Dream of: 02 February 2018 "Dream Conference"
My wife and I have arrived at a venue where a large conference about dreams is going to take place in an outside area which has the feel of an inside auditorium where a stage is set up in front of a seated audience of probably 100-200 people. Many empty chairs are right in front of the stage and behind those seats is a partition behind and beside which most of the people are sitting.
As my hale and hearty, youthful-appearing wife (probably a few years younger than I in her late 50s) enters the auditorium with me, her soft and downy arm pleasingly rubs against mine and I also feel on my arm the pleasant brushing of her luxuriant, dark red hair which falls to her waist. I reflect that I have been paying so little attention to her lately that I had not even noticed how long her lovely hair had become. I reach for her hand which feels so familiar but which I seem to have neglected of late and which brings me joy to hold in front of this group of strangers.

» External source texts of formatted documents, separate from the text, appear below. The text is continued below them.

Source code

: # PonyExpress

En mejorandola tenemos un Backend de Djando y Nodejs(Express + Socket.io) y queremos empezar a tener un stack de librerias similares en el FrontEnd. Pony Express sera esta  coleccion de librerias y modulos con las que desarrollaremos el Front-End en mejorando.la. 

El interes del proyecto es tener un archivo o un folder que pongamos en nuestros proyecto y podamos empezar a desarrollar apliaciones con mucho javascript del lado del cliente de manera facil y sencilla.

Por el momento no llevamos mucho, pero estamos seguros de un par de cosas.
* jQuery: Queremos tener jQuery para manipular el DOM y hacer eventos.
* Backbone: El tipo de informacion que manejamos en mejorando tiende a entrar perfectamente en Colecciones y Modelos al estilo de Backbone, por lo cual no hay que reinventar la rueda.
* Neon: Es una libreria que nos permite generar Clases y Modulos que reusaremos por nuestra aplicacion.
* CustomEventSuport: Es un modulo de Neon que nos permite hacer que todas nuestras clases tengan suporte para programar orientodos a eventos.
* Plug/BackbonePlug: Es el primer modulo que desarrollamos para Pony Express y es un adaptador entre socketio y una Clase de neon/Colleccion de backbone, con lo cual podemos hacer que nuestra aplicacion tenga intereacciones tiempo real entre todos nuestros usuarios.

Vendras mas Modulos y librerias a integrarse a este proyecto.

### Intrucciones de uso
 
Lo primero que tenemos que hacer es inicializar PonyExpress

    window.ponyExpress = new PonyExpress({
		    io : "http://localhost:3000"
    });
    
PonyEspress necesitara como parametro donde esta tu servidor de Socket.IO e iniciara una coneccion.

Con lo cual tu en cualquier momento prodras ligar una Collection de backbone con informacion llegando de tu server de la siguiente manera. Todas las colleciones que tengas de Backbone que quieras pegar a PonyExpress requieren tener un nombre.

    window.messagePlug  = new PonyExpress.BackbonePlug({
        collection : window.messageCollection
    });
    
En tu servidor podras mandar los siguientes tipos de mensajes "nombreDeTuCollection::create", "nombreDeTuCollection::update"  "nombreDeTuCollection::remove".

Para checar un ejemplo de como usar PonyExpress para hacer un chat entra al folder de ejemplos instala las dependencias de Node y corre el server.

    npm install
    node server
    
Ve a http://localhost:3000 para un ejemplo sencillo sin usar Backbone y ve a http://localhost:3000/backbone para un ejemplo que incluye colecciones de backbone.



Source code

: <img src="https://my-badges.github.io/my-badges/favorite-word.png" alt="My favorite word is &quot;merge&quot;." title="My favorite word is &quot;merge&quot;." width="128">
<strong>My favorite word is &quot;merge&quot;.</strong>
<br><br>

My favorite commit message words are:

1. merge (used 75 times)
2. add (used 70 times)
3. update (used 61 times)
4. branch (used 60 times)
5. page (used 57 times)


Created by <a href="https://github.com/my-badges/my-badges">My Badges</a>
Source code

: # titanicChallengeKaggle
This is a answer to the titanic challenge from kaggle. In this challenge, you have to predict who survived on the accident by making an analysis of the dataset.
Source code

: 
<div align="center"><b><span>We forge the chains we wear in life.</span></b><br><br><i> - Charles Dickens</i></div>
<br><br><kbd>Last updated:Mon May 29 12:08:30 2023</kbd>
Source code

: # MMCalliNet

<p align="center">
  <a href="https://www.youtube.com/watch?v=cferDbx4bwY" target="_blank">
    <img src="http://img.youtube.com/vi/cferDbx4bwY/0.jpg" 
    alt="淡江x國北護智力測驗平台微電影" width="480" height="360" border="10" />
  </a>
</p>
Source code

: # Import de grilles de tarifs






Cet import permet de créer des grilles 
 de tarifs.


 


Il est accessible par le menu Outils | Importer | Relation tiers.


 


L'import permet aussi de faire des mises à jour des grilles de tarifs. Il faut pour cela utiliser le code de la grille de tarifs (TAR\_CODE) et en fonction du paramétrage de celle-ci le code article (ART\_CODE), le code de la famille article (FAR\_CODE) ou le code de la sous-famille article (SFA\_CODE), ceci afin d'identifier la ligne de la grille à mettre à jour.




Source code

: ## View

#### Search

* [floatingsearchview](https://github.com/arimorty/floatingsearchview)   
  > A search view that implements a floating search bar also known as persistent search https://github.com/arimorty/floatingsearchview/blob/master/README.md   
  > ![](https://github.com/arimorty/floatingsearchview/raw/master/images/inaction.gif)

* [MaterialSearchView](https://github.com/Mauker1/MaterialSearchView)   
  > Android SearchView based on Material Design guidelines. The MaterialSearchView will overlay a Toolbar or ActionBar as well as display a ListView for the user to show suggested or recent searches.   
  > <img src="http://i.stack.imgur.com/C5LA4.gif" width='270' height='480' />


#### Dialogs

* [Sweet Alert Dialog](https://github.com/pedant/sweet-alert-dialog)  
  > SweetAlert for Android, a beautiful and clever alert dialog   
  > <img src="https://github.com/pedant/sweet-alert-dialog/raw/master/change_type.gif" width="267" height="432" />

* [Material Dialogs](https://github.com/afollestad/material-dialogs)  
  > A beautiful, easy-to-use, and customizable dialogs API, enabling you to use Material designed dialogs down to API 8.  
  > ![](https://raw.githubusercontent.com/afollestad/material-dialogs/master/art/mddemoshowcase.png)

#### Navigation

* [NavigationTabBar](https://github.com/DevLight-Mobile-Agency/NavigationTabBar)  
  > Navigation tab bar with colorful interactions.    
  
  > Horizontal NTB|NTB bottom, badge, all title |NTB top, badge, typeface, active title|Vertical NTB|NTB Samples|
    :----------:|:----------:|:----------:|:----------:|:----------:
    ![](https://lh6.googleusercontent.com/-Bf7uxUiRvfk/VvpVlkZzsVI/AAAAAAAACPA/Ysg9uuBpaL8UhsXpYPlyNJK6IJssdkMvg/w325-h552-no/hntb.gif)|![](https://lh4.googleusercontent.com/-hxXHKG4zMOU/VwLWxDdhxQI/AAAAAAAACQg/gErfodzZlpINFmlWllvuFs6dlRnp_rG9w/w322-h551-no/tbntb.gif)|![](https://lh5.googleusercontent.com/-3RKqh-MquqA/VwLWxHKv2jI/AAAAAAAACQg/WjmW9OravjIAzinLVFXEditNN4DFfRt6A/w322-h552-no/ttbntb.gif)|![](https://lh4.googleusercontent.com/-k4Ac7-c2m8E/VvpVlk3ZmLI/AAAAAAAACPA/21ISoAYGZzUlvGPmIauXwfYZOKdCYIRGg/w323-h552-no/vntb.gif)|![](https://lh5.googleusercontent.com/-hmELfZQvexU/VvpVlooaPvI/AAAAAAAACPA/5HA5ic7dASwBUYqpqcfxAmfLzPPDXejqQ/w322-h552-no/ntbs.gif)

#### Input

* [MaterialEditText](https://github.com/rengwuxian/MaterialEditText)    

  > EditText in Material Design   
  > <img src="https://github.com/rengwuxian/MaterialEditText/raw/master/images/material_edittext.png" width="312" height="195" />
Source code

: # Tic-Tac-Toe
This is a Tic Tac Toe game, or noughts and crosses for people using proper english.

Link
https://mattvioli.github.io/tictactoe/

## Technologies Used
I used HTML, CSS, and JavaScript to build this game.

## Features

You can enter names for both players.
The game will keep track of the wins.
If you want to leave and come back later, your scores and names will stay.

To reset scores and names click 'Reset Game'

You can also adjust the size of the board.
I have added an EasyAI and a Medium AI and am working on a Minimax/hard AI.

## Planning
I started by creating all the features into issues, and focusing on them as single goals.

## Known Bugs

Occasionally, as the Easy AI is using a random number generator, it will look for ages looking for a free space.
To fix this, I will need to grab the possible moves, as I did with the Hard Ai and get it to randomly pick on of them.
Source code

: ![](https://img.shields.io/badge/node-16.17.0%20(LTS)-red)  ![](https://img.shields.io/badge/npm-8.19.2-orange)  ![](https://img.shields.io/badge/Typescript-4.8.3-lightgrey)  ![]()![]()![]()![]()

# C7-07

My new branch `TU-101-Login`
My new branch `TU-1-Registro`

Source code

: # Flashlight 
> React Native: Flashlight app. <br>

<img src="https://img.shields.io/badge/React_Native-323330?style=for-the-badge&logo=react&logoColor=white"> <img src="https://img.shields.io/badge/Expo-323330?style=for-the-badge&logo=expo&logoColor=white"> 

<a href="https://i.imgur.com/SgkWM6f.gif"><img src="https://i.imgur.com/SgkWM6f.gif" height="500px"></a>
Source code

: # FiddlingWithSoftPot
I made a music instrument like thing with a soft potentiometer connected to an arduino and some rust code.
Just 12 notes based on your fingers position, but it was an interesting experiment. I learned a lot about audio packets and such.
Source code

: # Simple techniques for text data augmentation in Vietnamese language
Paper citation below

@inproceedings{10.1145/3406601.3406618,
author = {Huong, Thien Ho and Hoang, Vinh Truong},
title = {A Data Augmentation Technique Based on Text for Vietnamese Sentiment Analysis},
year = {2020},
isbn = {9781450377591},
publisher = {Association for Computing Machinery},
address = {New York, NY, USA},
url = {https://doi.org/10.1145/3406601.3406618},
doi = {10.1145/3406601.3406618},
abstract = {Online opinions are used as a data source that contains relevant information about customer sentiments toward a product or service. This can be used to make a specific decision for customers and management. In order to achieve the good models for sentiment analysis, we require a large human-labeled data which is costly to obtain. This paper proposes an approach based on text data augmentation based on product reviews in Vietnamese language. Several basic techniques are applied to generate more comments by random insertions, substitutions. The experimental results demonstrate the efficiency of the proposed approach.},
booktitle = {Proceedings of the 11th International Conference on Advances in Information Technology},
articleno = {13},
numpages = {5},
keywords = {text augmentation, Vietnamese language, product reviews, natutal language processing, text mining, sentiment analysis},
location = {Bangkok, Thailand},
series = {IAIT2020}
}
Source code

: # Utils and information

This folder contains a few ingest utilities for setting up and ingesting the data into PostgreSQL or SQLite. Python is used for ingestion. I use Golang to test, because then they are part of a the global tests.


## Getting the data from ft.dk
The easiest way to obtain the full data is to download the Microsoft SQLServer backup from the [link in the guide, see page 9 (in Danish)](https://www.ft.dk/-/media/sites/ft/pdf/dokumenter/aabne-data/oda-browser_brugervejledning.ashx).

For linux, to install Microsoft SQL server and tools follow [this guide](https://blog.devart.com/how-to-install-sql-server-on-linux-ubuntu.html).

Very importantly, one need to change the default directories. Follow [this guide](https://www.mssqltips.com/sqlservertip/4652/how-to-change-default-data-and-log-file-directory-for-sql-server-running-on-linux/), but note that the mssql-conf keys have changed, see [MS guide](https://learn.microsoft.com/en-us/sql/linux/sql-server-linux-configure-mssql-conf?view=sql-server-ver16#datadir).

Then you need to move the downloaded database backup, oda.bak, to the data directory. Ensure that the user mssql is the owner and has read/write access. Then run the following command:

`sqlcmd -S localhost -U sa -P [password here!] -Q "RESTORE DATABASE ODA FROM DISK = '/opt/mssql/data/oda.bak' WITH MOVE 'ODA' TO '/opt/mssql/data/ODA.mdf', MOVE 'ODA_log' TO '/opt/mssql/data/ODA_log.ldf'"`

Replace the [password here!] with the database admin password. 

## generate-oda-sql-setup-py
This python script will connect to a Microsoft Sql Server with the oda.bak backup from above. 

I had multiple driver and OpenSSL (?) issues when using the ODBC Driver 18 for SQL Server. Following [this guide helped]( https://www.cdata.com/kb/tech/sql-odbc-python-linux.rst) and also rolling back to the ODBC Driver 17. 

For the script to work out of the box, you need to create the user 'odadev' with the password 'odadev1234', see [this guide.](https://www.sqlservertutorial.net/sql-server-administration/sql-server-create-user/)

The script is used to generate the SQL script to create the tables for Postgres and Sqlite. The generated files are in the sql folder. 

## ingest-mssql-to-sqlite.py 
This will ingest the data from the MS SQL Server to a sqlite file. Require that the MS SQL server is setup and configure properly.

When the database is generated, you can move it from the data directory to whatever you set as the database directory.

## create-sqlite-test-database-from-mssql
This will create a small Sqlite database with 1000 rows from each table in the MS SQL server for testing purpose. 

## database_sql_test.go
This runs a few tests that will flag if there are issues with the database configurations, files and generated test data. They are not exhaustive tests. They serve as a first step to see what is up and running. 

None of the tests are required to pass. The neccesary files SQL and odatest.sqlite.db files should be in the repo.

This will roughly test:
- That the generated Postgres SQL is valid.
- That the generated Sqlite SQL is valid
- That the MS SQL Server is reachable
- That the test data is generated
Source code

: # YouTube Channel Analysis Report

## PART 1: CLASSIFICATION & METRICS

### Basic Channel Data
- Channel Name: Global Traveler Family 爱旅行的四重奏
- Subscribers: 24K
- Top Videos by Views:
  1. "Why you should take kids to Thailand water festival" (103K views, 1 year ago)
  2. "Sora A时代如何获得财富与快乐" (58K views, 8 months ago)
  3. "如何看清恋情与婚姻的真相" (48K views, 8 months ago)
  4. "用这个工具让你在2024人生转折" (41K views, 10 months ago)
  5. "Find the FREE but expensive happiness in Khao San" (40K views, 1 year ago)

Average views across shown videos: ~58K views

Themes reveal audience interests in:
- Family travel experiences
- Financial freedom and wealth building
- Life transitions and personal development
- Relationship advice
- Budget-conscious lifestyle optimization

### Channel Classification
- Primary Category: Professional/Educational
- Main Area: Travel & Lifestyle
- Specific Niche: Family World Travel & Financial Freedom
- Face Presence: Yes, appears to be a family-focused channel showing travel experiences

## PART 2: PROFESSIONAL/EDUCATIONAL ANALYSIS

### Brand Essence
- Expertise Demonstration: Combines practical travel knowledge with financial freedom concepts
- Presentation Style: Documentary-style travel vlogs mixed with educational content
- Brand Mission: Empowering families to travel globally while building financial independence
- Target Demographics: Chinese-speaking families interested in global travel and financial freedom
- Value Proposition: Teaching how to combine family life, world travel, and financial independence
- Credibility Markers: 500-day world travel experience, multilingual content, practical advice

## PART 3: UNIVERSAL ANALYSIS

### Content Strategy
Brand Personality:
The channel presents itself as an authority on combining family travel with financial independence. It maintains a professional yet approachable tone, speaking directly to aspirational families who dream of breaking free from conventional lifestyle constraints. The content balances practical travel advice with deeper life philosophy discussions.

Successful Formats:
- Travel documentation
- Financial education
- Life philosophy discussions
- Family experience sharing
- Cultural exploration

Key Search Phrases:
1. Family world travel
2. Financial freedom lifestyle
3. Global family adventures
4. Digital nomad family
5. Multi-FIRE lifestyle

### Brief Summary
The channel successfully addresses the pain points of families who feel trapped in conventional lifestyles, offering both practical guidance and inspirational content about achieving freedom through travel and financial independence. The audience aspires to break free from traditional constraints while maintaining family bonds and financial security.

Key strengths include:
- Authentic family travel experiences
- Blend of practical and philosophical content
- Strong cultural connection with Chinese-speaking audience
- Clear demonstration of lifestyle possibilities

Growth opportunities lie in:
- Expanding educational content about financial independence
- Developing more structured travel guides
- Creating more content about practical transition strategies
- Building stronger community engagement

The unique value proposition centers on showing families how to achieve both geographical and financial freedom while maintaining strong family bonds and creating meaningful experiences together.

I think maybe someone here has heard of me, but probably not, although I do think that I know one woman who is close to my age whom I expect to see here.
As my wife and I walk along a side aisle toward the empty seats, she separates from me me and walks off to the side where I assume she is looking for a restroom, while I continue walking and looking for a place for us to sit. After I finally find a place and sit down, I think about my wife who seems like such an adorable woman. I have not told her in a long time how beautiful she is - I need to do so.
I sit in my seat for quite a while, then I change seats and I sit in another spot. From where I am sitting I can see the area where I think my wife disappeared into a room under some bleachers. I continue to wait for her to come out. The conference begins and someone starts speaking on the stage, but my wife still does not appear.
I notice some power lines which are stretched over the conference area and which run from pole to pole around 10-12 meters above the ground. A few people are actually up on the power lines and are playing music by using the power lines to produce the music. I have never seen anything quite like it. I cannot actually see the people up in the lines, but I have a sense of their presence there and I know that they are up there, like shadows, playing the music which I can hear being produced from the power lines.
I continue waiting for my wife. I finally move to another seat which is in the row against a wall. A fellow (probably in his 30s) and dressed in white is now sitting right next to me on my left. I think I probably should have asked him if the seat was already taken before I sat down in it, but since he says nothing, I assume the seat was empty. After I have been sitting here a minute, he says something about my feet. I do not comprehend what he means at first, but then I realize that I now have more room for my feet because there is more space between our seats and the row in front of us than I had in the previous seat in which I had been sitting. I did not have room before to stretch out my feet in front of me, but now I do.
Just from the pleasantly vibrant tone of this fellow's voice, I immediately like him. I would like to become acquainted with someone like him.
I am starting to become rather agitated because my wife has not yet appeared. Time goes on and on, and still I do not see her. I begin to wonder if I should have someone check in the restrooms to see if she is in there. It is not like her to simply disappear like that. I might even have to ask someone to make an announcement with her name to find out where she is. I am becoming rather worried. Imagining living without her is painful.